Exercise requirements
Each entry below is to be restated word for word, with no pictures carried over.

*** The records

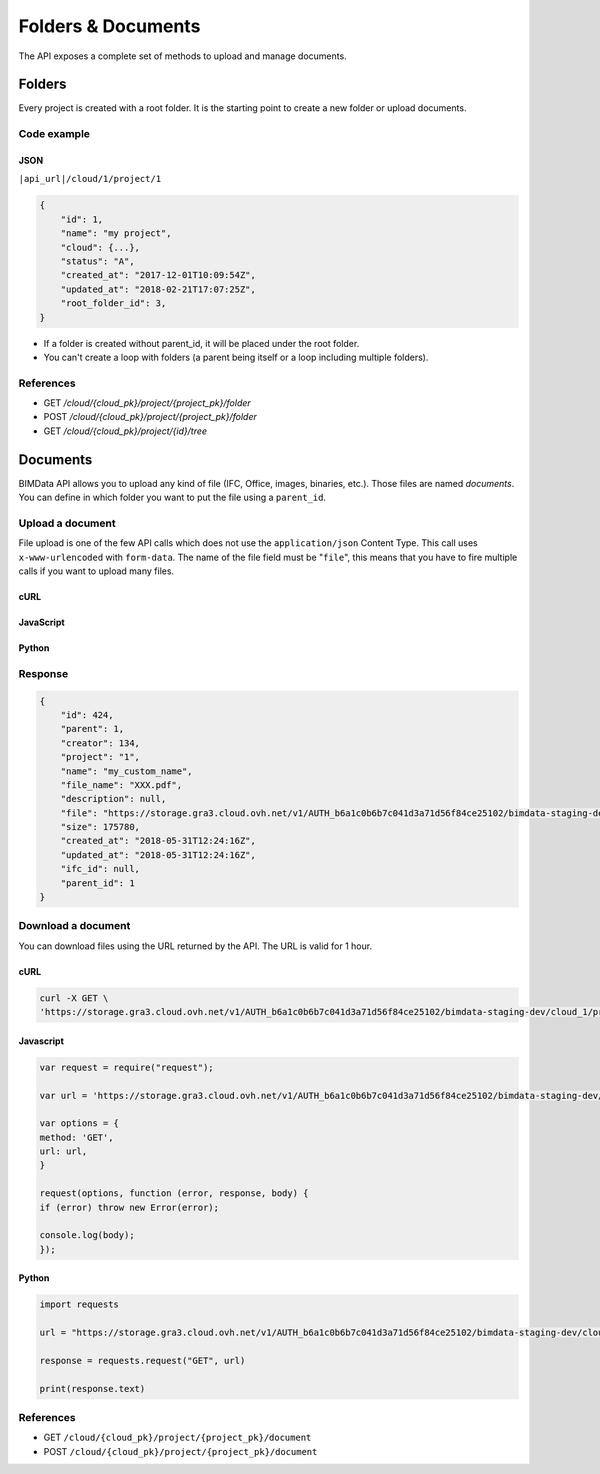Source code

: .. index::
   single: folder
   single: project
   module: core

================================
Folders & Documents
================================

.. 
    excerpt
        Folders and documents are useful to tidy your content. 
    endexcerpt

The API exposes a complete set of methods to upload and manage documents.

Folders
=========

Every project is created with a root folder. It is the starting point to create a new folder or upload documents.

Code example
--------------

JSON
^^^^^

``|api_url|/cloud/1/project/1``

.. code-block:: javascript

    {
        "id": 1,
        "name": "my project",
        "cloud": {...},
        "status": "A",
        "created_at": "2017-12-01T10:09:54Z",
        "updated_at": "2018-02-21T17:07:25Z",
        "root_folder_id": 3,
    }


* If a folder is created without parent_id, it will be placed under the root folder.
* You can't create a loop with folders (a parent being itself or a loop including multiple folders).

References
------------

* GET `/cloud/{cloud_pk}/project/{project_pk}/folder`
* POST `/cloud/{cloud_pk}/project/{project_pk}/folder`
* GET `/cloud/{cloud_pk}/project/{id}/tree`

Documents
===========


BIMData API allows you to upload any kind of file (IFC, Office, images, binaries, etc.). Those files are named `documents`.
You can define in which folder you want to put the file using a ``parent_id``.

Upload a document
------------------

File upload is one of the few API calls which does not use the ``application/json`` Content Type. This call uses ``x-www-urlencoded`` with ``form-data``.
The name of the file field must be "``file``", this means that you have to fire multiple calls if you want to upload many files.

cURL
^^^^^^^^^

.. substitution-code-block:: bash

    curl -X POST \
    '|api_url|/cloud/1/project/1/document' \
    -H 'authorization: Bearer ZeZr9oYxHspA8OdSCo9uftaLaEHX1N'
    -H 'content-type: multipart/form-data; boundary=----WebKitFormBoundary7MA4YWxkTrZu0gW' \
    -F name=my_custom_name \
    -F file=@/path/to/XXX.pdf

JavaScript
^^^^^^^^^^^

.. substitution-code-block:: javascript

    var fs = require("fs");
    var request = require("request");

    var options = { method: 'POST',
    url: '|api_url|/cloud/1/project/1/document',
    headers:
    { 'authorization': 'Bearer ZeZr9oYxHspA8OdSCo9uftaLaEHX1N',
        'content-type': 'multipart/form-data; boundary=----WebKitFormBoundary7MA4YWxkTrZu0gW' },
    formData:
    { name: 'my_custom_name',
        file:
        { value: 'fs.createReadStream("/path/to/XXX.pdf")',
            options: { filename: '/path/to/XXX.pdf', contentType: null } } } };

    request(options, function (error, response, body) {
    if (error) throw new Error(error);

    console.log(body);
    });


Python
^^^^^^^^^

.. substitution-code-block:: python

    import requests

    url = "|api_url|/cloud/1/project/1/document"

    headers = {
        'authorization': 'Bearer ZeZr9oYxHspA8OdSCo9uftaLaEHX1N',
    }

    payload = {
        'name': 'my_custom_name'
    }

    files = {'file': open('/path/to/XXX.pdf', 'rb')}

    response = requests.request("POST", url, data=payload, files=files, headers=headers)

    print(response.text)


Response
---------

.. code-block:: json

    {
        "id": 424,
        "parent": 1,
        "creator": 134,
        "project": "1",
        "name": "my_custom_name",
        "file_name": "XXX.pdf",
        "description": null,
        "file": "https://storage.gra3.cloud.ovh.net/v1/AUTH_b6a1c0b6b7c041d3a71d56f84ce25102/bimdata-staging-dev/cloud_1/project_1/XXX.pdf?temp_url_sig=311d34059bbebc87cd7f37de244bb6b62d114679&temp_url_expires=1527771256",
        "size": 175780,
        "created_at": "2018-05-31T12:24:16Z",
        "updated_at": "2018-05-31T12:24:16Z",
        "ifc_id": null,
        "parent_id": 1
    }


Download a document
-----------------------

You can download files using the URL returned by the API. The URL is valid for 1 hour.

cURL
^^^^^^^^^

.. code-block:: bash

    curl -X GET \
    'https://storage.gra3.cloud.ovh.net/v1/AUTH_b6a1c0b6b7c041d3a71d56f84ce25102/bimdata-staging-dev/cloud_1/project_1/XXX.pdf?temp_url_sig=311d34059bbebc87cd7f37de244bb6b62d114679&temp_url_expires=1527771256'

Javascript
^^^^^^^^^^^

.. code-block:: javascript

    var request = require("request");

    var url = 'https://storage.gra3.cloud.ovh.net/v1/AUTH_b6a1c0b6b7c041d3a71d56f84ce25102/bimdata-staging-dev/cloud_1/project_1/XXX.pdf?temp_url_sig=311d34059bbebc87cd7f37de244bb6b62d114679&temp_url_expires=1527771256'

    var options = {
    method: 'GET',
    url: url,
    }

    request(options, function (error, response, body) {
    if (error) throw new Error(error);

    console.log(body);
    });

Python
^^^^^^^^^

.. code-block:: python

    import requests

    url = "https://storage.gra3.cloud.ovh.net/v1/AUTH_b6a1c0b6b7c041d3a71d56f84ce25102/bimdata-staging-dev/cloud_1/project_1/XXX.pdf?temp_url_sig=311d34059bbebc87cd7f37de244bb6b62d114679&temp_url_expires=1527771256"

    response = requests.request("GET", url)

    print(response.text)

References
--------------

* GET ``/cloud/{cloud_pk}/project/{project_pk}/document``
* POST ``/cloud/{cloud_pk}/project/{project_pk}/document``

******

Solution for this problem
Source code

: .. index::
   single: folder
   single: project
   module: core

================================
Folders & Documents
================================

.. 
    excerpt
        Folders and documents are useful to tidy your content. 
    endexcerpt

The API exposes a complete set of methods to upload and manage documents.

Folders
=========

Every project is created with a root folder. It is the starting point to create a new folder or upload documents.

Code example
--------------

JSON
^^^^^

``|api_url|/cloud/1/project/1``

.. code-block:: javascript

    {
        "id": 1,
        "name": "my project",
        "cloud": {...},
        "status": "A",
        "created_at": "2017-12-01T10:09:54Z",
        "updated_at": "2018-02-21T17:07:25Z",
        "root_folder_id": 3,
    }


* If a folder is created without parent_id, it will be placed under the root folder.
* You can't create a loop with folders (a parent being itself or a loop including multiple folders).

References
------------

* GET `/cloud/{cloud_pk}/project/{project_pk}/folder`
* POST `/cloud/{cloud_pk}/project/{project_pk}/folder`
* GET `/cloud/{cloud_pk}/project/{id}/tree`

Documents
===========


BIMData API allows you to upload any kind of file (IFC, Office, images, binaries, etc.). Those files are named `documents`.
You can define in which folder you want to put the file using a ``parent_id``.

Upload a document
------------------

File upload is one of the few API calls which does not use the ``application/json`` Content Type. This call uses ``x-www-urlencoded`` with ``form-data``.
The name of the file field must be "``file``", this means that you have to fire multiple calls if you want to upload many files.

cURL
^^^^^^^^^

.. substitution-code-block:: bash

    curl -X POST \
    '|api_url|/cloud/1/project/1/document' \
    -H 'authorization: Bearer ZeZr9oYxHspA8OdSCo9uftaLaEHX1N'
    -H 'content-type: multipart/form-data; boundary=----WebKitFormBoundary7MA4YWxkTrZu0gW' \
    -F name=my_custom_name \
    -F file=@/path/to/XXX.pdf

JavaScript
^^^^^^^^^^^

.. substitution-code-block:: javascript

    var fs = require("fs");
    var request = require("request");

    var options = { method: 'POST',
    url: '|api_url|/cloud/1/project/1/document',
    headers:
    { 'authorization': 'Bearer ZeZr9oYxHspA8OdSCo9uftaLaEHX1N',
        'content-type': 'multipart/form-data; boundary=----WebKitFormBoundary7MA4YWxkTrZu0gW' },
    formData:
    { name: 'my_custom_name',
        file:
        { value: 'fs.createReadStream("/path/to/XXX.pdf")',
            options: { filename: '/path/to/XXX.pdf', contentType: null } } } };

    request(options, function (error, response, body) {
    if (error) throw new Error(error);

    console.log(body);
    });


Python
^^^^^^^^^

.. substitution-code-block:: python

    import requests

    url = "|api_url|/cloud/1/project/1/document"

    headers = {
        'authorization': 'Bearer ZeZr9oYxHspA8OdSCo9uftaLaEHX1N',
    }

    payload = {
        'name': 'my_custom_name'
    }

    files = {'file': open('/path/to/XXX.pdf', 'rb')}

    response = requests.request("POST", url, data=payload, files=files, headers=headers)

    print(response.text)


Response
---------

.. code-block:: json

    {
        "id": 424,
        "parent": 1,
        "creator": 134,
        "project": "1",
        "name": "my_custom_name",
        "file_name": "XXX.pdf",
        "description": null,
        "file": "https://storage.gra3.cloud.ovh.net/v1/AUTH_b6a1c0b6b7c041d3a71d56f84ce25102/bimdata-staging-dev/cloud_1/project_1/XXX.pdf?temp_url_sig=311d34059bbebc87cd7f37de244bb6b62d114679&temp_url_expires=1527771256",
        "size": 175780,
        "created_at": "2018-05-31T12:24:16Z",
        "updated_at": "2018-05-31T12:24:16Z",
        "ifc_id": null,
        "parent_id": 1
    }


Download a document
-----------------------

You can download files using the URL returned by the API. The URL is valid for 1 hour.

cURL
^^^^^^^^^

.. code-block:: bash

    curl -X GET \
    'https://storage.gra3.cloud.ovh.net/v1/AUTH_b6a1c0b6b7c041d3a71d56f84ce25102/bimdata-staging-dev/cloud_1/project_1/XXX.pdf?temp_url_sig=311d34059bbebc87cd7f37de244bb6b62d114679&temp_url_expires=1527771256'

Javascript
^^^^^^^^^^^

.. code-block:: javascript

    var request = require("request");

    var url = 'https://storage.gra3.cloud.ovh.net/v1/AUTH_b6a1c0b6b7c041d3a71d56f84ce25102/bimdata-staging-dev/cloud_1/project_1/XXX.pdf?temp_url_sig=311d34059bbebc87cd7f37de244bb6b62d114679&temp_url_expires=1527771256'

    var options = {
    method: 'GET',
    url: url,
    }

    request(options, function (error, response, body) {
    if (error) throw new Error(error);

    console.log(body);
    });

Python
^^^^^^^^^

.. code-block:: python

    import requests

    url = "https://storage.gra3.cloud.ovh.net/v1/AUTH_b6a1c0b6b7c041d3a71d56f84ce25102/bimdata-staging-dev/cloud_1/project_1/XXX.pdf?temp_url_sig=311d34059bbebc87cd7f37de244bb6b62d114679&temp_url_expires=1527771256"

    response = requests.request("GET", url)

    print(response.text)

References
--------------

* GET ``/cloud/{cloud_pk}/project/{project_pk}/document``
* POST ``/cloud/{cloud_pk}/project/{project_pk}/document``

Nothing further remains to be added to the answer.